Aim of the task:
From the data below, retype exactly the lines starting with the one that contains "Stores route-specific details." and ending with the one that contains "and flight data.", both included.

Pictures paired with source code:
------------------------
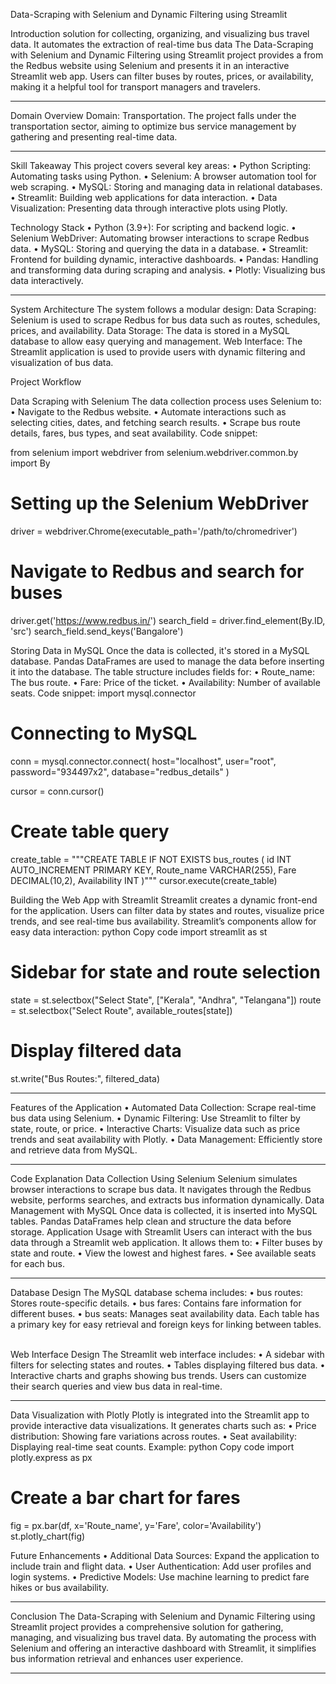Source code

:  Data-Scraping with Selenium and Dynamic Filtering using Streamlit

Introduction
solution for collecting, organizing, and visualizing bus travel data. It automates the extraction of real-time bus data The Data-Scraping with Selenium and Dynamic Filtering using Streamlit project provides a from the Redbus website using Selenium and presents it in an interactive Streamlit web app. Users can filter buses by routes, prices, or availability, making it a helpful tool for transport managers and travelers.
________________________________________
Domain Overview
Domain: Transportation.
The project falls under the transportation sector, aiming to optimize bus service management by gathering and presenting real-time data.
________________________________________
Skill Takeaway
This project covers several key areas:
•	Python Scripting: Automating tasks using Python.
•	Selenium: A browser automation tool for web scraping.
•	MySQL: Storing and managing data in relational databases.
•	Streamlit: Building web applications for data interaction.
•	Data Visualization: Presenting data through interactive plots using Plotly.
 

Technology Stack
•	Python (3.9+): For scripting and backend logic.
•	Selenium WebDriver: Automating browser interactions to scrape Redbus data.
•	MySQL: Storing and querying the data in a database.
•	Streamlit: Frontend for building dynamic, interactive dashboards.
•	Pandas: Handling and transforming data during scraping and analysis.
•	Plotly: Visualizing bus data interactively.
________________________________________
System Architecture
The system follows a modular design:
Data Scraping: Selenium is used to scrape Redbus for bus data such as routes, schedules, prices, and availability.
Data Storage: The data is stored in a MySQL database to allow easy querying and management.
Web Interface: The Streamlit application is used to provide users with dynamic filtering and visualization of bus data.
 

Project Workflow

Data Scraping with Selenium
The data collection process uses Selenium to:
•	Navigate to the Redbus website.
•	Automate interactions such as selecting cities, dates, and fetching search results.
•	Scrape bus route details, fares, bus types, and seat availability.
Code snippet:

from selenium import webdriver
from selenium.webdriver.common.by import By

# Setting up the Selenium WebDriver
driver = webdriver.Chrome(executable_path='/path/to/chromedriver')

# Navigate to Redbus and search for buses
driver.get('https://www.redbus.in/')
search_field = driver.find_element(By.ID, 'src')
search_field.send_keys('Bangalore')
 

Storing Data in MySQL
Once the data is collected, it's stored in a MySQL database. Pandas DataFrames are used to manage the data before inserting it into the database. The table structure includes fields for:
•	Route_name: The bus route.
•	Fare: Price of the ticket.
•	Availability: Number of available seats.
Code snippet:
import mysql.connector

# Connecting to MySQL
conn = mysql.connector.connect(
    host="localhost",
    user="root",
    password="934497x2",
    database="redbus_details"
)

cursor = conn.cursor()

# Create table query
create_table = """CREATE TABLE IF NOT EXISTS bus_routes (
    id INT AUTO_INCREMENT PRIMARY KEY,
    Route_name VARCHAR(255),
    Fare DECIMAL(10,2),
    Availability INT
)"""
cursor.execute(create_table)

Building the Web App with Streamlit
Streamlit creates a dynamic front-end for the application. Users can filter data by states and routes, visualize price trends, and see real-time bus availability.
Streamlit’s components allow for easy data interaction:
python
Copy code
import streamlit as st

# Sidebar for state and route selection
state = st.selectbox("Select State", ["Kerala", "Andhra", "Telangana"])
route = st.selectbox("Select Route", available_routes[state])

# Display filtered data
st.write("Bus Routes:", filtered_data)
________________________________________
Features of the Application
•	Automated Data Collection: Scrape real-time bus data using Selenium.
•	Dynamic Filtering: Use Streamlit to filter by state, route, or price.
•	Interactive Charts: Visualize data such as price trends and seat availability with Plotly.
•	Data Management: Efficiently store and retrieve data from MySQL.
________________________________________
Code Explanation
Data Collection Using Selenium
Selenium simulates browser interactions to scrape bus data. It navigates through the Redbus website, performs searches, and extracts bus information dynamically.
Data Management with MySQL
Once data is collected, it is inserted into MySQL tables. Pandas DataFrames help clean and structure the data before storage.
Application Usage with Streamlit
Users can interact with the bus data through a Streamlit web application. It allows them to:
•	Filter buses by state and route.
•	View the lowest and highest fares.
•	See available seats for each bus.
________________________________________
Database Design
The MySQL database schema includes:
•	bus routes: Stores route-specific details.
•	bus fares: Contains fare information for different buses.
•	bus seats: Manages seat availability data.
Each table has a primary key for easy retrieval and foreign keys for linking between tables.
 

Web Interface Design
The Streamlit web interface includes:
•	A sidebar with filters for selecting states and routes.
•	Tables displaying filtered bus data.
•	Interactive charts and graphs showing bus trends.
Users can customize their search queries and view bus data in real-time.
________________________________________
Data Visualization with Plotly
Plotly is integrated into the Streamlit app to provide interactive data visualizations. It generates charts such as:
•	Price distribution: Showing fare variations across routes.
•	Seat availability: Displaying real-time seat counts.
Example:
python
Copy code
import plotly.express as px

# Create a bar chart for fares
fig = px.bar(df, x='Route_name', y='Fare', color='Availability')
st.plotly_chart(fig)
 

Future Enhancements
•	Additional Data Sources: Expand the application to include train and flight data.
•	User Authentication: Add user profiles and login systems.
•	Predictive Models: Use machine learning to predict fare hikes or bus availability.
________________________________________
Conclusion
The Data-Scraping with Selenium and Dynamic Filtering using Streamlit project provides a comprehensive solution for gathering, managing, and visualizing bus travel data. By automating the process with Selenium and offering an interactive dashboard with Streamlit, it simplifies bus information retrieval and enhances user experience.
________________________________________

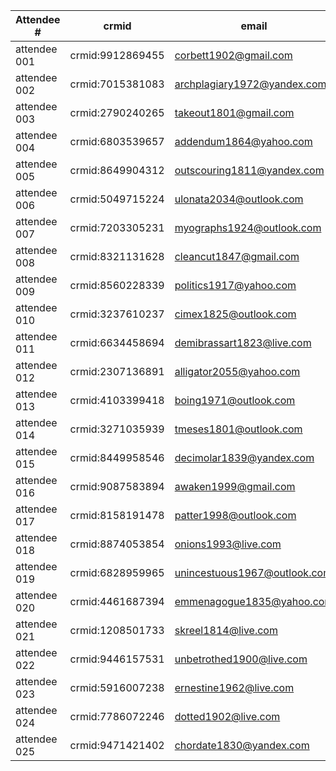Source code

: | Attendee #     | crmid  | email  |
|------------|---|---|
| attendee 001 | crmid:9912869455 | corbett1902@gmail.com |
| attendee 002 | crmid:7015381083 | archplagiary1972@yandex.com |
| attendee 003 | crmid:2790240265 | takeout1801@gmail.com |
| attendee 004 | crmid:6803539657 | addendum1864@yahoo.com |
| attendee 005 | crmid:8649904312 | outscouring1811@yandex.com |
| attendee 006 | crmid:5049715224 | ulonata2034@outlook.com |
| attendee 007 | crmid:7203305231 | myographs1924@outlook.com |
| attendee 008 | crmid:8321131628 | cleancut1847@gmail.com |
| attendee 009 | crmid:8560228339 | politics1917@yahoo.com |
| attendee 010 | crmid:3237610237 | cimex1825@outlook.com |
| attendee 011 | crmid:6634458694 | demibrassart1823@live.com |
| attendee 012 | crmid:2307136891 | alligator2055@yahoo.com |
| attendee 013 | crmid:4103399418 | boing1971@outlook.com |
| attendee 014 | crmid:3271035939 | tmeses1801@outlook.com |
| attendee 015 | crmid:8449958546 | decimolar1839@yandex.com |
| attendee 016 | crmid:9087583894 | awaken1999@gmail.com |
| attendee 017 | crmid:8158191478 | patter1998@outlook.com |
| attendee 018 | crmid:8874053854 | onions1993@live.com |
| attendee 019 | crmid:6828959965 | unincestuous1967@outlook.com |
| attendee 020 | crmid:4461687394 | emmenagogue1835@yahoo.com |
| attendee 021 | crmid:1208501733 | skreel1814@live.com |
| attendee 022 | crmid:9446157531 | unbetrothed1900@live.com |
| attendee 023 | crmid:5916007238 | ernestine1962@live.com |
| attendee 024 | crmid:7786072246 | dotted1902@live.com |
| attendee 025 | crmid:9471421402 | chordate1830@yandex.com |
------------------------
Your response:
•	bus routes: Stores route-specific details.
•	bus fares: Contains fare information for different buses.
•	bus seats: Manages seat availability data.
Each table has a primary key for easy retrieval and foreign keys for linking between tables.
 

Web Interface Design
The Streamlit web interface includes:
•	A sidebar with filters for selecting states and routes.
•	Tables displaying filtered bus data.
•	Interactive charts and graphs showing bus trends.
Users can customize their search queries and view bus data in real-time.
________________________________________
Data Visualization with Plotly
Plotly is integrated into the Streamlit app to provide interactive data visualizations. It generates charts such as:
•	Price distribution: Showing fare variations across routes.
•	Seat availability: Displaying real-time seat counts.
Example:
python
Copy code
import plotly.express as px

# Create a bar chart for fares
fig = px.bar(df, x='Route_name', y='Fare', color='Availability')
st.plotly_chart(fig)
 

Future Enhancements
•	Additional Data Sources: Expand the application to include train and flight data.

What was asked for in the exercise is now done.